### Exercise
Answer these from the Mt. Lemon thread, one per line:
(a) Which camera did vipgraphx take on the trip for a test run?
(b) How long a drive from home to the top does vipgraphx give?
(c) Which image does snipe523 call a favorite of the set?
::: Excerpt to read :::
# Mt. Lemon HDR with Sony NEX 6



## vipgraphx (Dec 15, 2013)

Just got back from a weekend getaway at Mt. Lemon. Took the Nex 6  for a test run and here are some shots. 

Cabin we stated in. 



cabin 2 by VIPGraphX, on Flickr

Nice Textures couldn't resist



chair at cabin by VIPGraphX, on Flickr


Radio Flyer in the early morning. 




radio flyer by VIPGraphX, on Flickr

A creek across from where we stayed




creek mt lemon by VIPGraphX, on Flickr

A path we took. I liked how there was light on both sides of the trees and a little gloomy in the middle.




mt lemmon trails A by VIPGraphX, on Flickr


The Cabin across from ours.




cabin 3 by VIPGraphX, on Flickr


----------



## Tailgunner (Dec 15, 2013)

Nice!

I really love #2. 

It's been a while since I've seen Mt Lemon&#8230;probably 4-5 years ago during Octoberfest at the Ski Lodge.


----------



## The Barbarian (Dec 15, 2013)

I like the restrained treatment, with just enough to give each image a particular feel.   These are all successful images.   The rocky path through the firs is my favorite.


----------



## snipe523 (Dec 15, 2013)

I like these. There is something about the radio flyer one that I really like. I think that's my favorite of the set.


----------



## vipgraphx (Dec 16, 2013)

Tailgunner said:


> Nice!
> 
> I really love #2.
> 
> It's been a while since I've seen Mt Lemon&#8230;probably 4-5 years ago during Octoberfest at the Ski Lodge.



Yeah we go every year when it snows. Great place to go just about 50 min drive to the top from my home.



The Barbarian said:


> I like the restrained treatment, with just enough to give each image a particular feel.   These are all successful images.   The rocky path through the firs is my favorite.



Thanks, I have not being doing HDR lately and was not sure how I would process these. The sony nex 6 is pretty good but it is a lot slower camera to work with. 



snipe523 said:


> I like these. There is something about the radio flyer one that I really like. I think that's my favorite of the set.



Yeah its one of mine as well. When I woke up and when outside, I looked at it and thought to myself this would make a great picture.


----------



## Usul (Dec 16, 2013)

Cool. Looks like screenshots of a computer game. Something fantasy Gothic for example.


----------



## GDHLEWIS (Dec 16, 2013)

Second is my fav, love how you managed to get the detail out of all the wood


----------



## EOV (Dec 16, 2013)

I really like number 2 as well, especially the colors. The one with the wagon is great too. Great work.


----------
::: Data rows :::
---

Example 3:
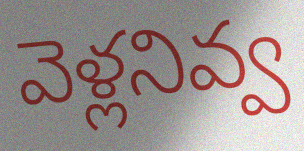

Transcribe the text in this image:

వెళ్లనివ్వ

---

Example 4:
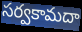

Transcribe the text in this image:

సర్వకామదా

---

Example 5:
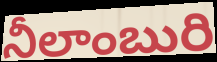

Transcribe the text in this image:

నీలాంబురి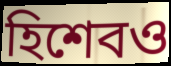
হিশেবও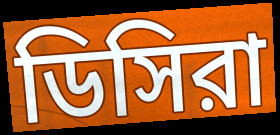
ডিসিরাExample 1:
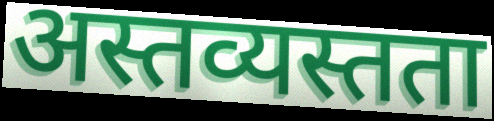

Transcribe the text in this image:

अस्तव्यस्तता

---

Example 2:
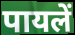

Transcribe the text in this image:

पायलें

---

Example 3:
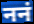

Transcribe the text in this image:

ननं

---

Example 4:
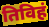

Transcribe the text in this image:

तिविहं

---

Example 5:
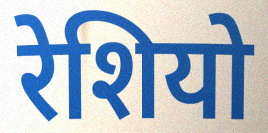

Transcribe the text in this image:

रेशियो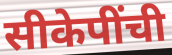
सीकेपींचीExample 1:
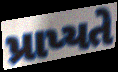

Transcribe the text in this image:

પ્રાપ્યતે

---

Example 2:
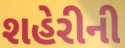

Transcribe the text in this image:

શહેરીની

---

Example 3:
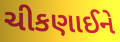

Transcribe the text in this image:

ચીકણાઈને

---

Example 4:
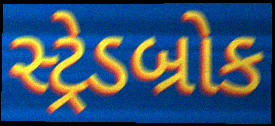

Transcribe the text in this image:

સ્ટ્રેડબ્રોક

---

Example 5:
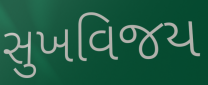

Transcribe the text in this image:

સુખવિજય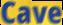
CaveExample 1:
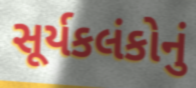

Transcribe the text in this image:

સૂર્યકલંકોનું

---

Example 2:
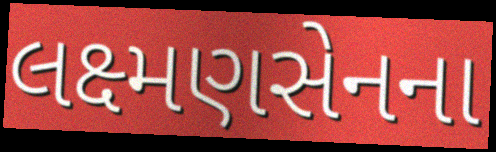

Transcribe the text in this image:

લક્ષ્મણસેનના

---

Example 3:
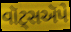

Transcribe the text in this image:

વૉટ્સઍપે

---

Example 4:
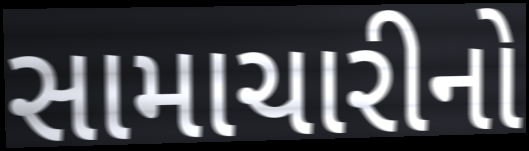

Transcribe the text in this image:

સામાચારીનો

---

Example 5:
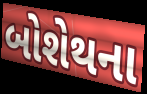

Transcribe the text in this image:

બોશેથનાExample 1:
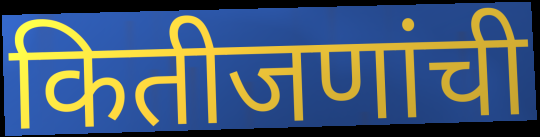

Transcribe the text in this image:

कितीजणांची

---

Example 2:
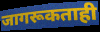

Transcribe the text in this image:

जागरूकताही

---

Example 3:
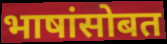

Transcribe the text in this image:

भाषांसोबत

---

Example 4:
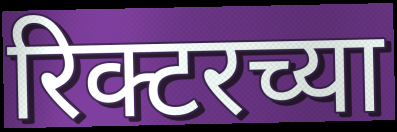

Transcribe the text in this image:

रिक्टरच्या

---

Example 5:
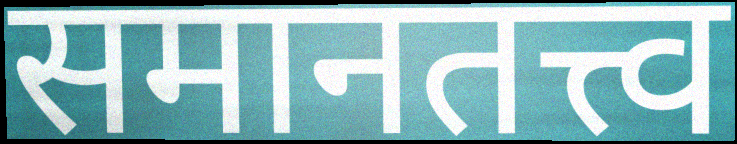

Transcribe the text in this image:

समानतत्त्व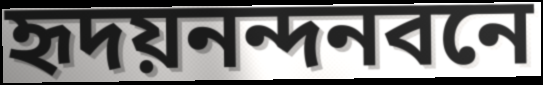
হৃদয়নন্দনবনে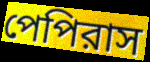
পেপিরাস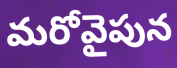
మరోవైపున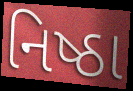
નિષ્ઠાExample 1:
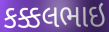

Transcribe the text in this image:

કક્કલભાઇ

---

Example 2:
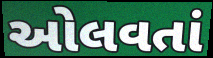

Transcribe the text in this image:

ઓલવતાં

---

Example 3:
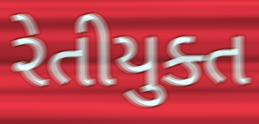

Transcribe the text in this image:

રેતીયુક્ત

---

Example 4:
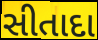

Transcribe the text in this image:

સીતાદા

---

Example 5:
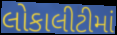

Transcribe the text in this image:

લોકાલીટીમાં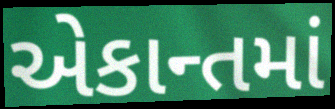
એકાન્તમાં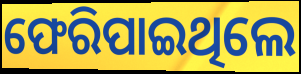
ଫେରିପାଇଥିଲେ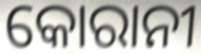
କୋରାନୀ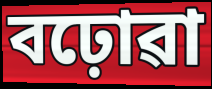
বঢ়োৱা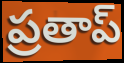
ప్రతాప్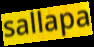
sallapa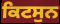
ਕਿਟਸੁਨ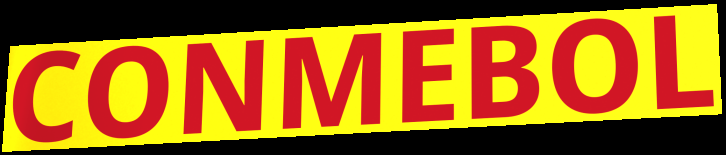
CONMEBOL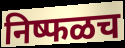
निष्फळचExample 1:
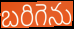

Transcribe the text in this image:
:::
### Output for this exercise
(a) The Sony NEX 6.
(b) About 50 minutes.
(c) The Radio Flyer one.